The "supply-chain risk" label, confirmed in a statement by Anthropic, is effective immediately and bars government contractors from using Anthropic's technology in their work for the US military.
But companies can still use Anthropic's Claude in other projects unrelated to the Pentagon, CEO Dario Amodei wrote in the statement on Thursday.
He said the designation has "a narrow scope" and that the restrictions only apply to the usage of Anthropic AI in Pentagon contracts.
"It plainly applies only to the use of Claude by customers as a direct part of contracts with the Department of War, not all use of Claude by customers who have such contracts."
The risk designation follows a months-long dispute over the company's insistence on safeguards that the Defense Department, which the Trump administration calls the Department of War, said went too far.
In his statement, Amodei reiterated the company would challenge the designation in court.
In recent days, Anthropic and the Pentagon have discussed possible plans for the Pentagon to stop using Claude, Amodei said in the Thursday statement. The two sides have talked about how Anthropic might still work with the military without dismantling its safeguards, he added.
However, in a post on X late on Thursday, Pentagon chief technology officer Emil Michael said there was no active Department of Defense negotiation with Anthropic.
Amodei also apologised for an internal memo published on Wednesday by the tech news site The Information. In the memo, originally written last Friday, Amodei said Pentagon officials didn't like the company in part because "we haven't given dictator-style praise to Trump".
The internal memo's publication came as Anthropic's investors were racing to contain the damage caused by the company's fallout with the Pentagon.
The Defense Department did not immediately return requests for comment.

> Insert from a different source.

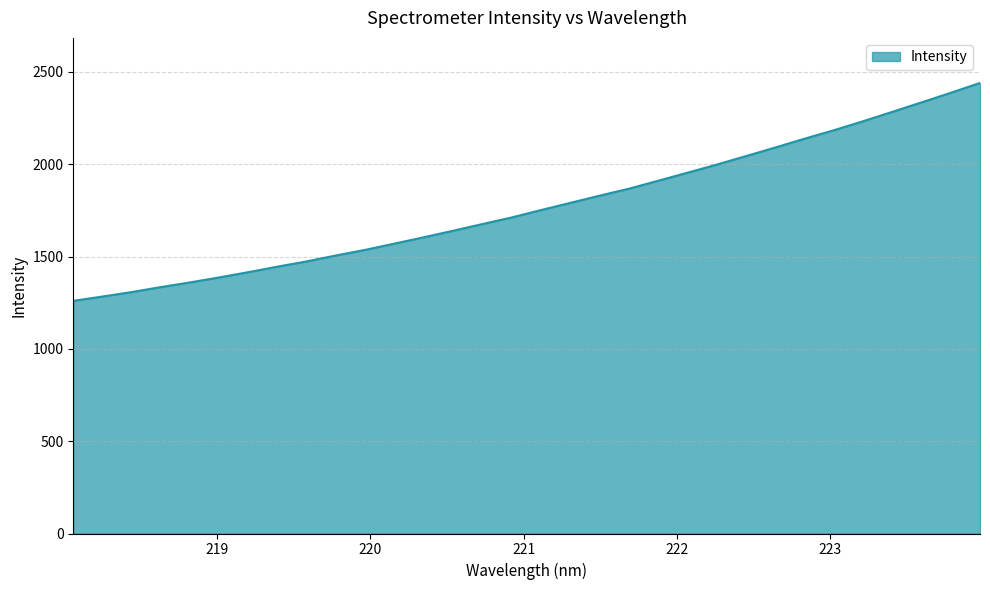

What is the minimum value shown in the chart?

1260.3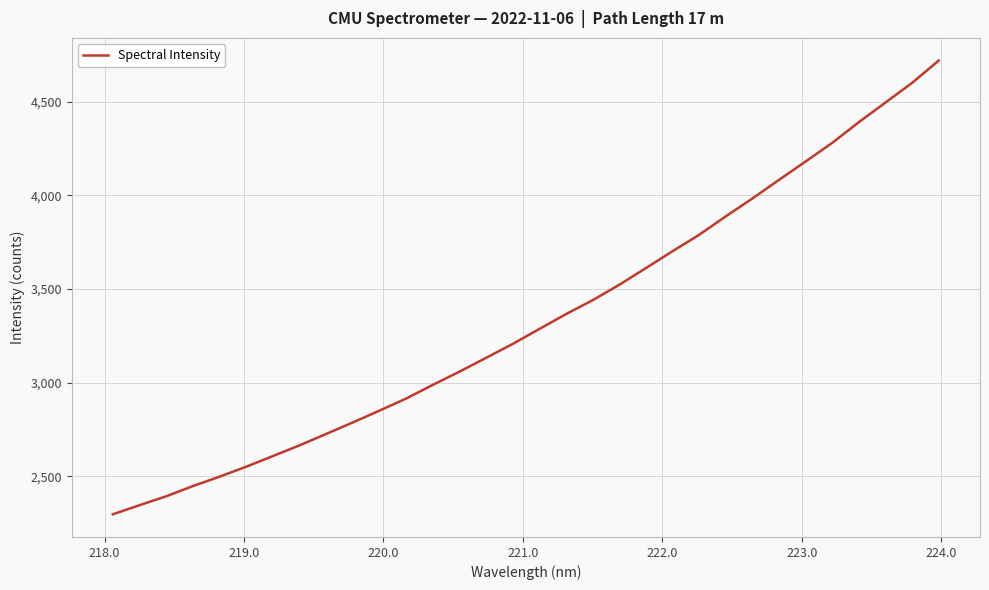

What is the difference between the maximum and minimum values?

2422.1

The action represented an extraordinary rebuke by the United States against an American tech company that was earlier than its rivals to work with the Pentagon.
The action comes as the department continues to rely on Anthropic's technology to provide support for military operations, including in Iran, according to a person familiar with the matter.
Claude likely is being used to analyse intelligence and assist with operational planning.
The "supply-chain risk" label now gives Anthropic a status that Washington until now had typically used for foreign adversaries.
Similar US action was taken to remove Chinese tech giant Huawei from the Pentagon's supply chains.